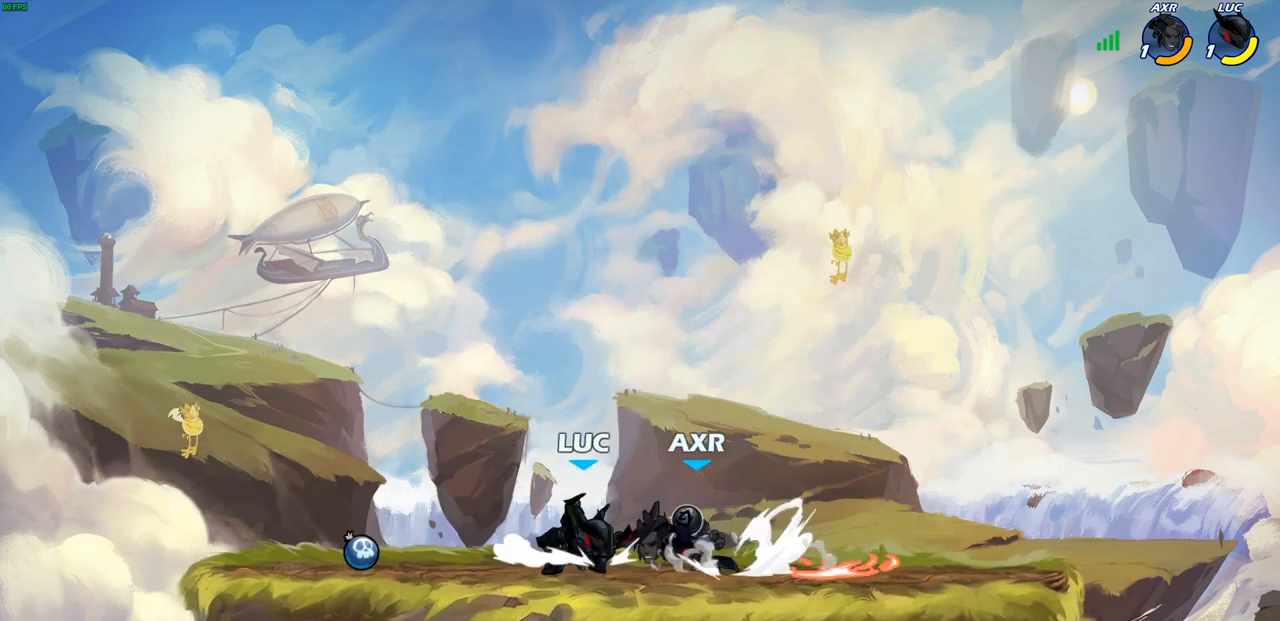
{"buttons": [], "left_stick": "center", "right_stick": "center", "events": [[17, "left_stick", "up-left"], [367, "left_stick", "center"]]}
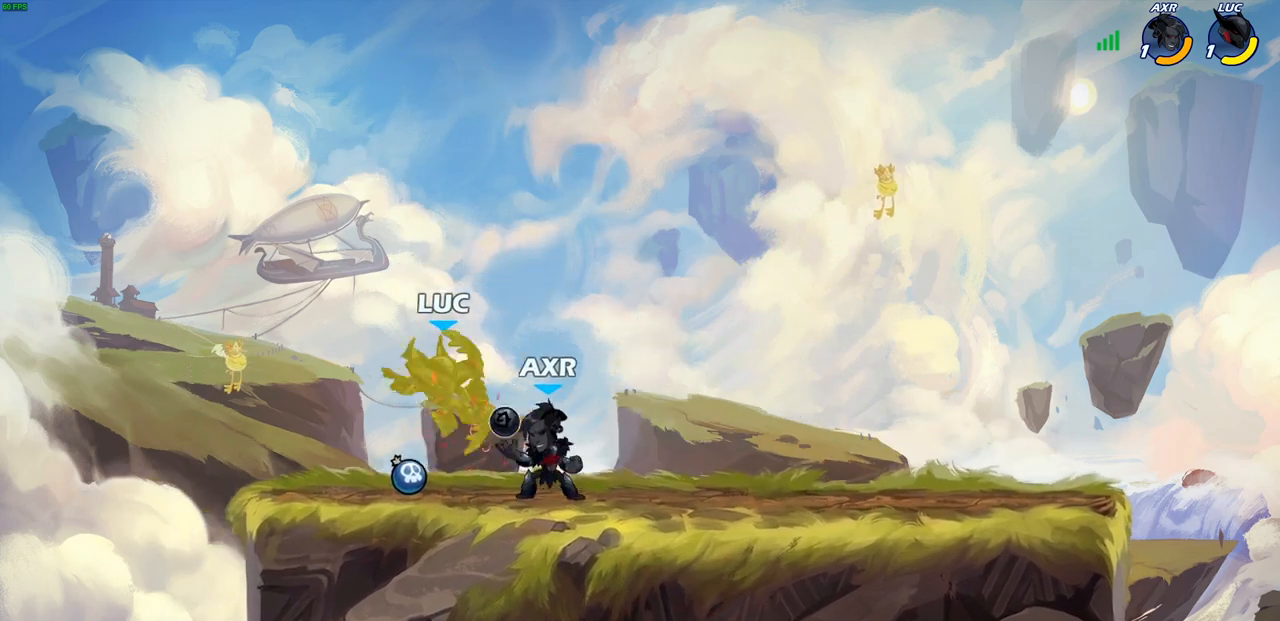
{"buttons": [], "left_stick": "right", "right_stick": "center", "events": [[83, "left_stick", "up"], [133, "R2", "down"], [450, "R2", "up"], [483, "left_stick", "right"]]}
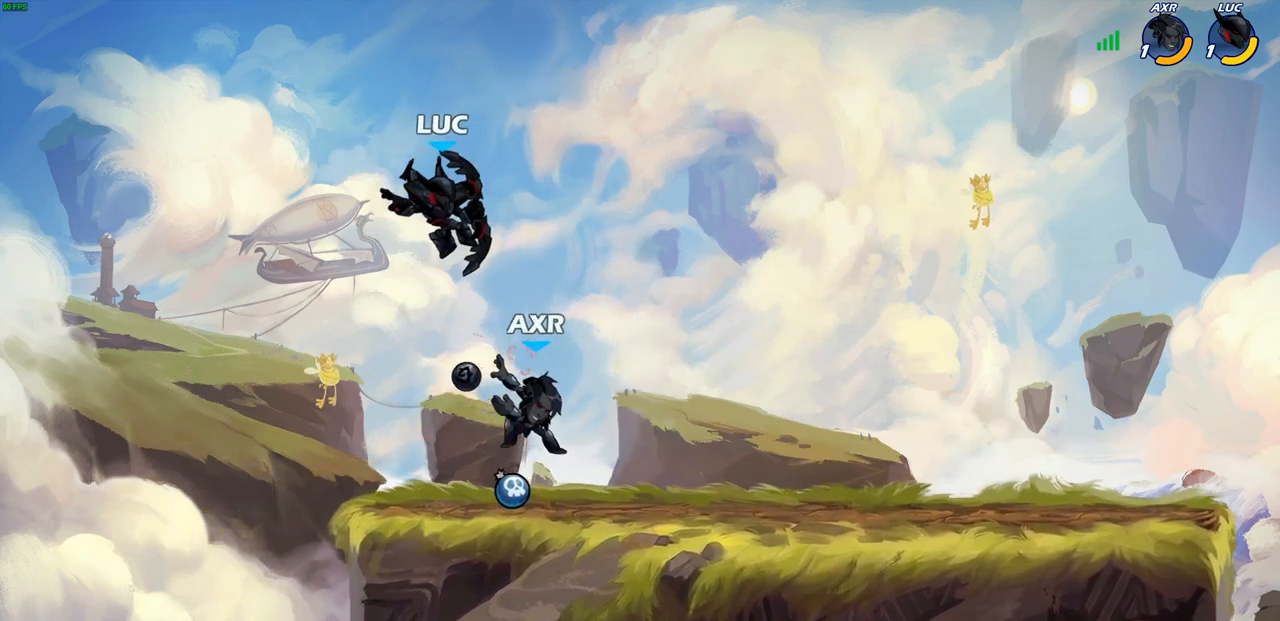
{"buttons": [], "left_stick": "left", "right_stick": "center", "events": [[67, "R2", "down"], [350, "R2", "up"], [350, "left_stick", "left"]]}
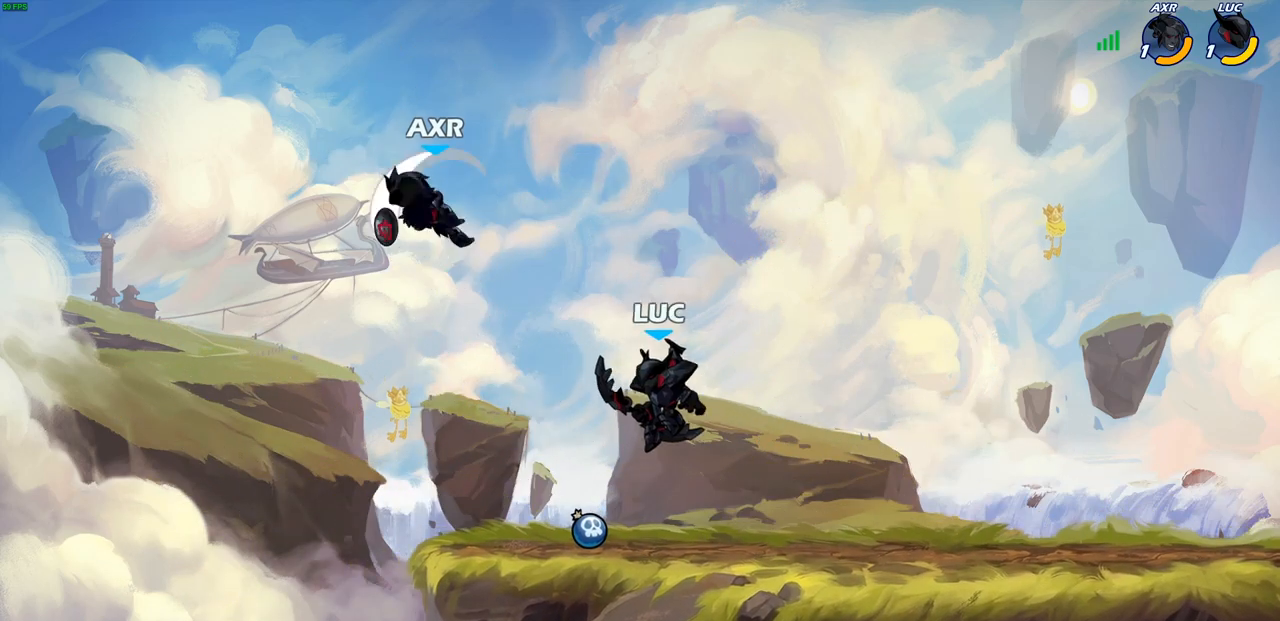
{"buttons": ["CROSS"], "left_stick": "center", "right_stick": "center", "events": [[17, "CROSS", "down"], [133, "left_stick", "up-left"], [183, "CROSS", "up"], [283, "CROSS", "down"], [317, "left_stick", "center"], [400, "CROSS", "up"], [483, "CROSS", "down"]]}
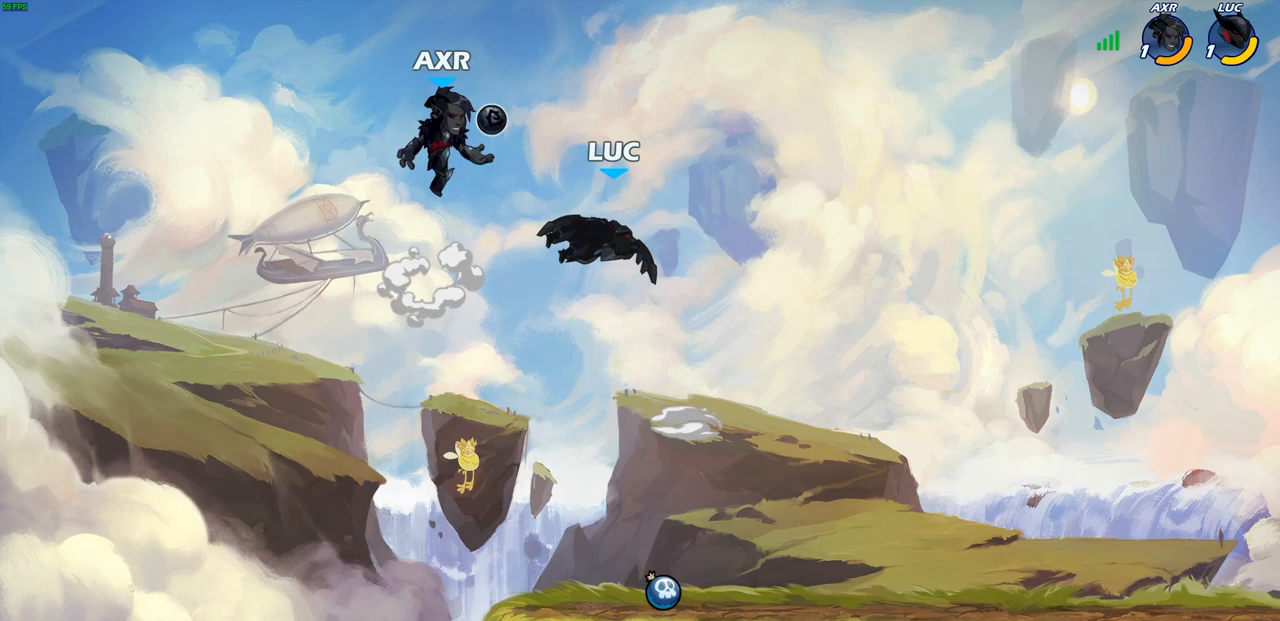
{"buttons": [], "left_stick": "right", "right_stick": "center", "events": [[17, "CROSS", "up"], [150, "SQUARE", "down"], [150, "right_stick", "right"], [200, "SQUARE", "up"], [200, "right_stick", "center"], [300, "left_stick", "right"]]}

What you are asked to do
Omitting the pictures, repeat all entries exactly.

Task result
{"buttons": [], "left_stick": "center", "right_stick": "center", "events": [[17, "left_stick", "up-left"], [367, "left_stick", "center"]]}
{"buttons": [], "left_stick": "right", "right_stick": "center", "events": [[83, "left_stick", "up"], [133, "R2", "down"], [450, "R2", "up"], [483, "left_stick", "right"]]}
{"buttons": [], "left_stick": "left", "right_stick": "center", "events": [[67, "R2", "down"], [350, "R2", "up"], [350, "left_stick", "left"]]}
{"buttons": ["CROSS"], "left_stick": "center", "right_stick": "center", "events": [[17, "CROSS", "down"], [133, "left_stick", "up-left"], [183, "CROSS", "up"], [283, "CROSS", "down"], [317, "left_stick", "center"], [400, "CROSS", "up"], [483, "CROSS", "down"]]}
{"buttons": [], "left_stick": "right", "right_stick": "center", "events": [[17, "CROSS", "up"], [150, "SQUARE", "down"], [150, "right_stick", "right"], [200, "SQUARE", "up"], [200, "right_stick", "center"], [300, "left_stick", "right"]]}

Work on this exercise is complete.